Senator WALSH —I have a note from the Treasurer on this matter. All the figures state the position as at 9 March; they are the most recently available figures. They show that almost 43,000 applications for new taxation file numbers have been received. It is not possible at this stage to say how many of those were from applicants who had been obliged to lodge returns before but had not done so . But the early indications are that something like 25 per cent of those 43,000 applicants had not previously lodged income tax returns even though they had a liability to do so. Of the balance of the other 30,000-odd, some are individuals who claimed to have newly arrived in Australia, but most are new entities like partnerships, trusts and companies in relation to which it seems reasonable to expect or to assume that the proprietors had commonly previously had a liability to lodge returns but had not done so.

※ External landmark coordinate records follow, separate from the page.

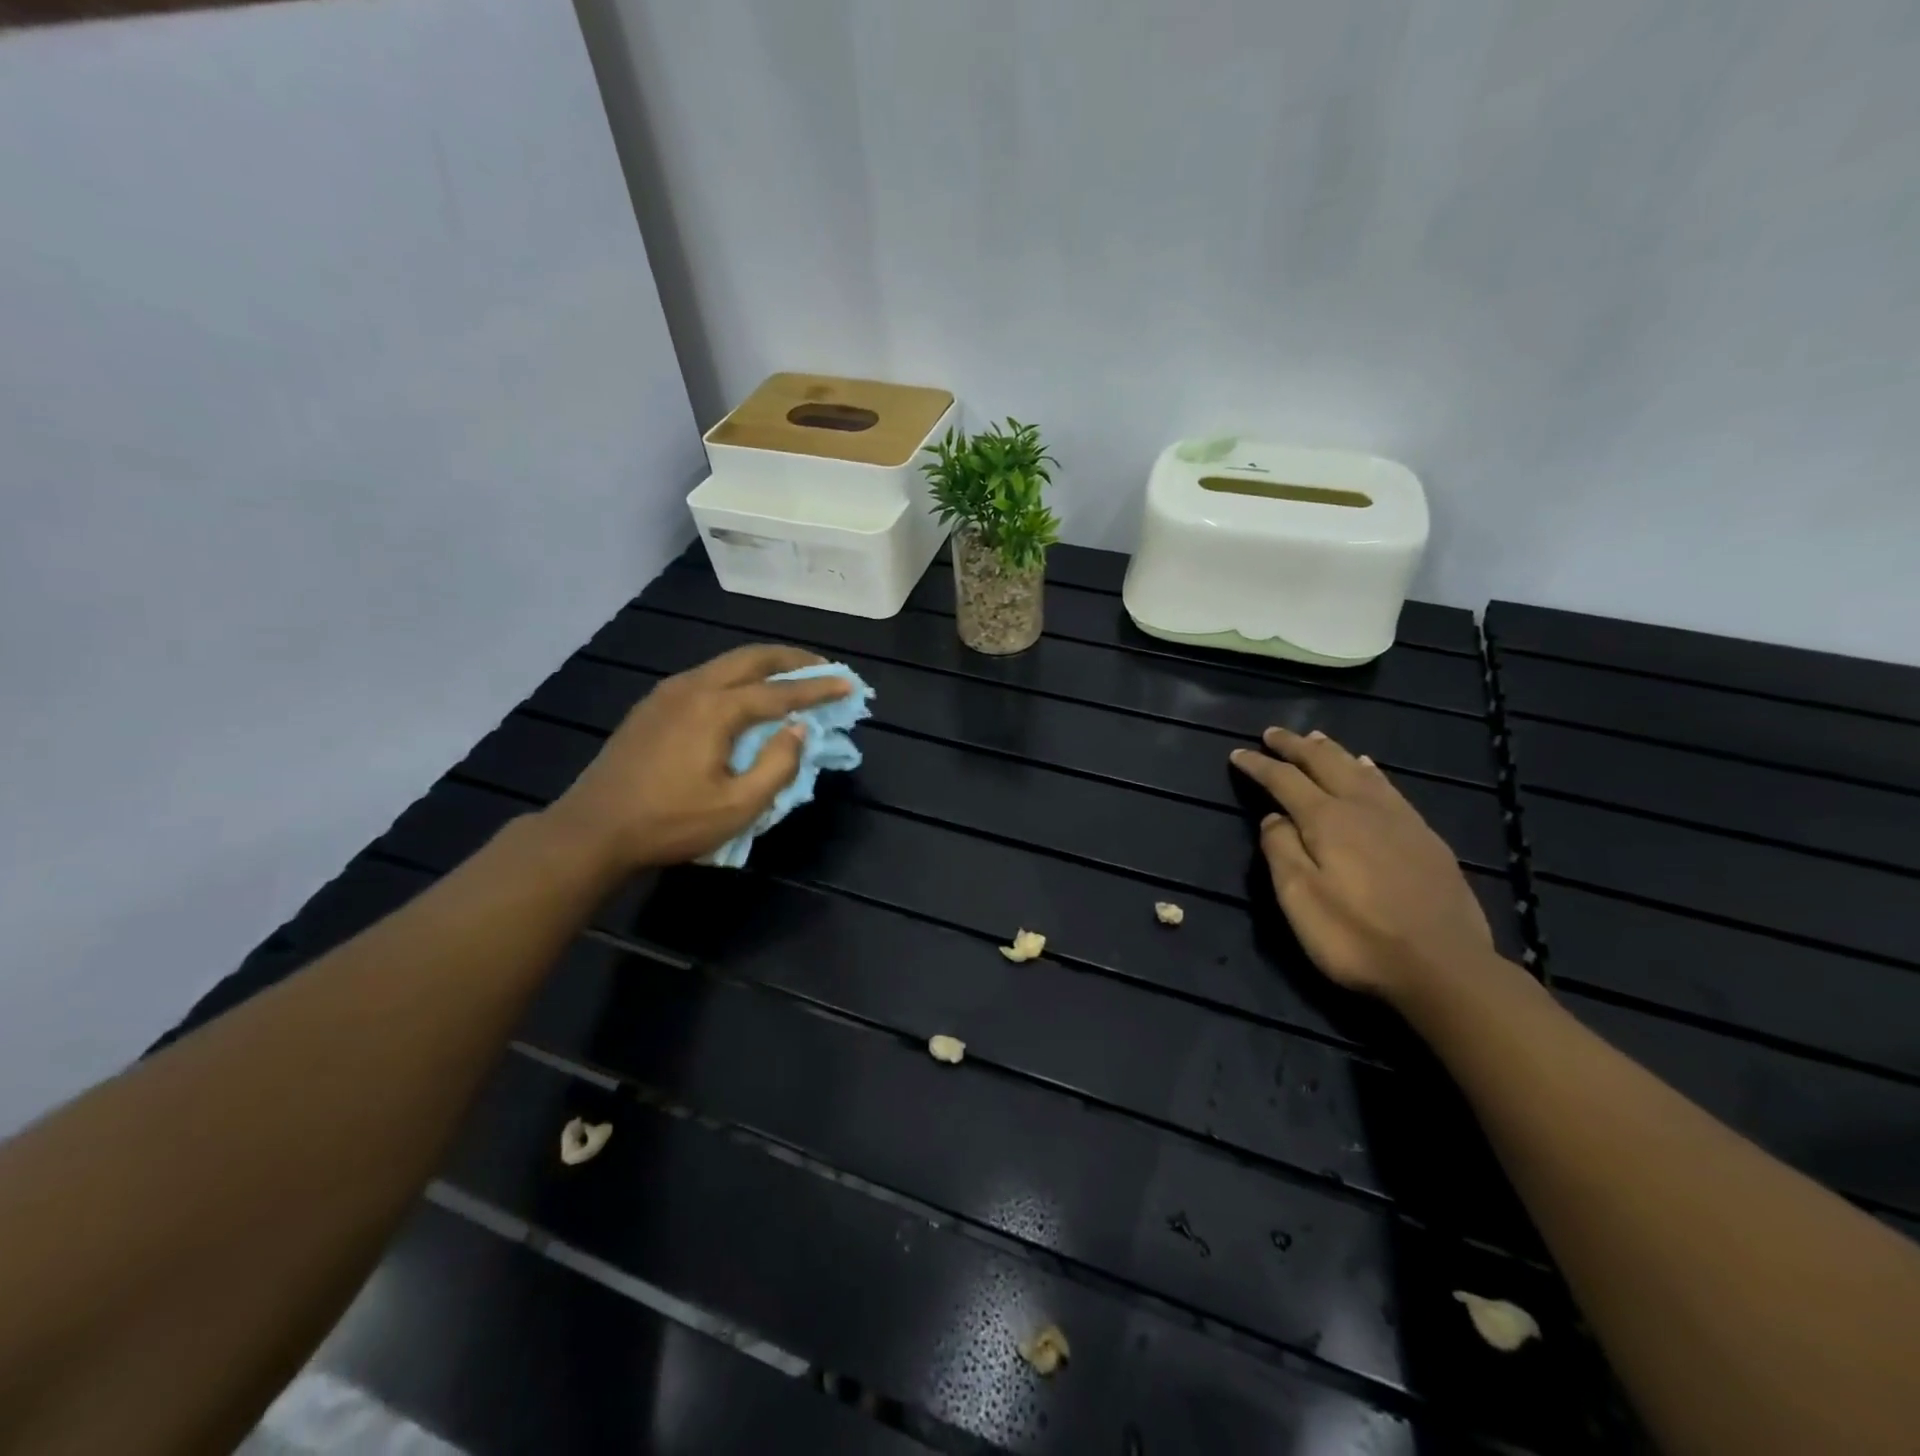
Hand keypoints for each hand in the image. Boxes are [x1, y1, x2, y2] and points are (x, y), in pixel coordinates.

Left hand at [545, 644, 850, 871]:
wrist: (593, 829)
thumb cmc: (670, 822)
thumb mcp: (738, 806)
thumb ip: (778, 765)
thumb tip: (798, 730)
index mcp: (716, 709)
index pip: (780, 692)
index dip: (818, 688)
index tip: (849, 683)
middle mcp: (693, 687)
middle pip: (752, 658)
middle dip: (792, 659)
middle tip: (823, 667)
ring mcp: (667, 693)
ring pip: (726, 663)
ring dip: (764, 665)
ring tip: (790, 677)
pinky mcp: (652, 706)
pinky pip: (706, 676)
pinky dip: (737, 677)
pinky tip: (744, 695)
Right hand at [1231, 728, 1494, 1003]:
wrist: (1444, 967)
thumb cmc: (1357, 936)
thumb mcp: (1300, 898)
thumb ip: (1280, 851)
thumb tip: (1272, 818)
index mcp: (1326, 819)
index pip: (1284, 780)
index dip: (1258, 765)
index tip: (1237, 754)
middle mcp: (1362, 807)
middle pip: (1324, 763)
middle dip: (1294, 746)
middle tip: (1273, 733)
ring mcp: (1399, 819)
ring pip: (1359, 769)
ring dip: (1332, 751)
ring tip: (1315, 738)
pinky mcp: (1425, 837)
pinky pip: (1389, 787)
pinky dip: (1369, 770)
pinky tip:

The vast majority of defaulters detected so far had been operating in the respective industries prior to the introduction of the prescribed payments system.

It is too early to gauge the overall effectiveness of the prescribed payments system, but it is evident that the system has been extremely successful in bringing to light large numbers of taxpayers who have evaded tax in the past by failing to lodge returns, which I think explains the vociferous campaign waged last spring to torpedo the necessary legislation, a campaign which I note with regret was supported by a number of Liberal and National Party politicians, concentrated, as is usual for campaigns on behalf of tax evaders, in Western Australia. The actions of such people were at best opportunistic and at worst something much worse.

On Senator Richardson's final comment about the growth rate of various industries in Australia it is perfectly clear-as he said, the only growth industry under the Fraser Government, at least in its final years, was of course the tax avoidance industry-that almost every industry other than the tax avoidance industry has grown at quite a spectacular rate since the Fraser Government was dispatched to the dustbin of history. The one industry which has not fared at all well under this Government, and indeed would become extinct were it not for the obstructionist actions of half the members of the Senate, is the tax avoidance industry. That industry has fared very badly under this Government. Regrettably, the actions of half the members of this Senate have precluded the Government from ensuring that that industry becomes extinct.